**Input data**
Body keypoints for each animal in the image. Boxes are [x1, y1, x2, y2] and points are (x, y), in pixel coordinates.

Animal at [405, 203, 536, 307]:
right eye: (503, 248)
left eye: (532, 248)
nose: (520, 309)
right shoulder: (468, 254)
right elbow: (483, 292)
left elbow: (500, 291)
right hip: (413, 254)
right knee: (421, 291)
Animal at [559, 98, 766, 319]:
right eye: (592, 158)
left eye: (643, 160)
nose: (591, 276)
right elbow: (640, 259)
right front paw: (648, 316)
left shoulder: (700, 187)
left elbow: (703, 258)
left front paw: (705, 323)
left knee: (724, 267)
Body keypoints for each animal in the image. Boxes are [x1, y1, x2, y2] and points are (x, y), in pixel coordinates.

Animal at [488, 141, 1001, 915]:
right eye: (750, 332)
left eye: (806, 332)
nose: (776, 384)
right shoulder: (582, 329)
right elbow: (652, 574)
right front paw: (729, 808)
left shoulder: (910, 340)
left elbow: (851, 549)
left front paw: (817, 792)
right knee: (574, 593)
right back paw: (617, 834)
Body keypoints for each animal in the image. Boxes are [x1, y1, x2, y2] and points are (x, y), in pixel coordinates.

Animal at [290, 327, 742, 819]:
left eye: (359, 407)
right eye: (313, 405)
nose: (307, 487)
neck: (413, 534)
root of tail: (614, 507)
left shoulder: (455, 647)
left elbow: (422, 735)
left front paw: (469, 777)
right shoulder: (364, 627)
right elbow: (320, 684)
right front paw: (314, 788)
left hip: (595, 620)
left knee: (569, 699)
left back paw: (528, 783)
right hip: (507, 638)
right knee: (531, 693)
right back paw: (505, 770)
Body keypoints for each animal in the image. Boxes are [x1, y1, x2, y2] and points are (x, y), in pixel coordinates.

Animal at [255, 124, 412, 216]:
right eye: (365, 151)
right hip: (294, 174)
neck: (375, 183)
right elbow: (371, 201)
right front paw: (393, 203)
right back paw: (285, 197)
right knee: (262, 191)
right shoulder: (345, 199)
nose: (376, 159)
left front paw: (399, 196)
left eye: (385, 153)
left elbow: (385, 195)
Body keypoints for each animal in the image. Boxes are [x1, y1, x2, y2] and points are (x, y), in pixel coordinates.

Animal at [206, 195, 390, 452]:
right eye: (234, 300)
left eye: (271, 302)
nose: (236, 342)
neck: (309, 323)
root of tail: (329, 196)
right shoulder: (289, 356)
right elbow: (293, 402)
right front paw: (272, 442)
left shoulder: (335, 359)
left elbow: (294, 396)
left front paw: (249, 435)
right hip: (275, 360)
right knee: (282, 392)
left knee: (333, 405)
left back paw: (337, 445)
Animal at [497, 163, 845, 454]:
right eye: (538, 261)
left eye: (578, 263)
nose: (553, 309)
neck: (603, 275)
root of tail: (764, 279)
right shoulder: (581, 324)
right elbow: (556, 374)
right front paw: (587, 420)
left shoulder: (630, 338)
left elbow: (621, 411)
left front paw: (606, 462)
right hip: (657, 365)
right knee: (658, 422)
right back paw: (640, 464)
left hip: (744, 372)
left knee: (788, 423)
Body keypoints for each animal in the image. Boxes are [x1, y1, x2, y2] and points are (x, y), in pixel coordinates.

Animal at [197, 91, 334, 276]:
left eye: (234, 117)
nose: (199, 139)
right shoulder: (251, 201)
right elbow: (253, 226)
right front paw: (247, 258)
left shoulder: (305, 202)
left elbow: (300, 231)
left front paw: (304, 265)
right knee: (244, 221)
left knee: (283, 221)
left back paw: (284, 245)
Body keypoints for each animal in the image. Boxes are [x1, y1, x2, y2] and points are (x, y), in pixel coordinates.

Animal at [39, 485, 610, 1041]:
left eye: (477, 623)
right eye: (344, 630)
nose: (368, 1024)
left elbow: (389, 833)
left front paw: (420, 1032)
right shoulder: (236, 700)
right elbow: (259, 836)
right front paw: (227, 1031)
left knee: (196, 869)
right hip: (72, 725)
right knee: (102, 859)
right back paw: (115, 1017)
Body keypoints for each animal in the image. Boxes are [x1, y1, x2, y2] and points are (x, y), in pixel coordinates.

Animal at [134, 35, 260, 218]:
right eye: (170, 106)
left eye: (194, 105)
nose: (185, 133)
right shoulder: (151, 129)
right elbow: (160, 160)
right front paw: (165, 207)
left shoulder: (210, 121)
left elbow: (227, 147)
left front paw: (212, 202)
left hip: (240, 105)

**What you should do**
Could you repeat exactly the lines in the listing above from the one with "root of tail: (614, 507)" down to the one with "left eye: (234, 117)"? Include both of those lines.

**Task solution**
root of tail: (614, 507)
left shoulder: (455, 647)
left elbow: (422, 735)
left front paw: (469, 777)
right shoulder: (364, 627)
right elbow: (320, 684)
right front paw: (314, 788)
left hip: (595, 620)
left knee: (569, 699)
left back paw: (528, 783)
right hip: (507, 638)
right knee: (531, 693)
right back paw: (505, 770)
Body keypoints for each animal in the image. Boxes are [x1, y1, x2, y2] and points are (x, y), in pixel coordinates.

Animal at [255, 124, 412, 216]:
right eye: (365, 151)
right hip: (294, 174)
neck: (375, 183)
right elbow: (371, 201)
right front paw: (393, 203)
right back paw: (285, 197)
right knee: (262, 191)
right shoulder: (345, 199)
nose: (376, 159)
left front paw: (399, 196)
left eye: (385, 153)
left elbow: (385, 195)
Body keypoints for each animal in the image. Boxes are [x1, y1, x2, y2] and points are (x, y), in pixel coordinates.

Animal at [206, 195, 390, 452]:
right eye: (234, 300)
left eye: (271, 302)
nose: (236, 342)
neck: (309, 323)
root of tail: (329, 196)
right shoulder: (289, 356)
right elbow: (293, 402)
right front paw: (272, 442)
left shoulder: (335, 359)
left elbow: (294, 396)
left front paw: (249, 435)
right hip: (275, 360)
right knee: (282, 392)
left knee: (333, 405)
left back paw: (337, 445)
Animal at [497, 163, 845, 454]:
right eye: (538, 261)
left eye: (578, 263)
nose: (553, 309)
neck: (603, 275)
root of tail: (764, 279)
right shoulder: (581, 324)
right elbow: (556, 374)
right front paw: (587, 420)
left shoulder: (630, 338)
left elbow: (621, 411)
left front paw: (606, 462)
right hip: (657, 365)
right knee: (658, 422)
right back paw: (640, 464)
left hip: (744, 372)
left knee: (788, 423)
Body keypoints for each animal in the image. Boxes are [x1, y1, x2, y2] and points are (x, y), in pixel coordinates.

Animal at [197, 91, 334, 276]:
left eye: (234, 117)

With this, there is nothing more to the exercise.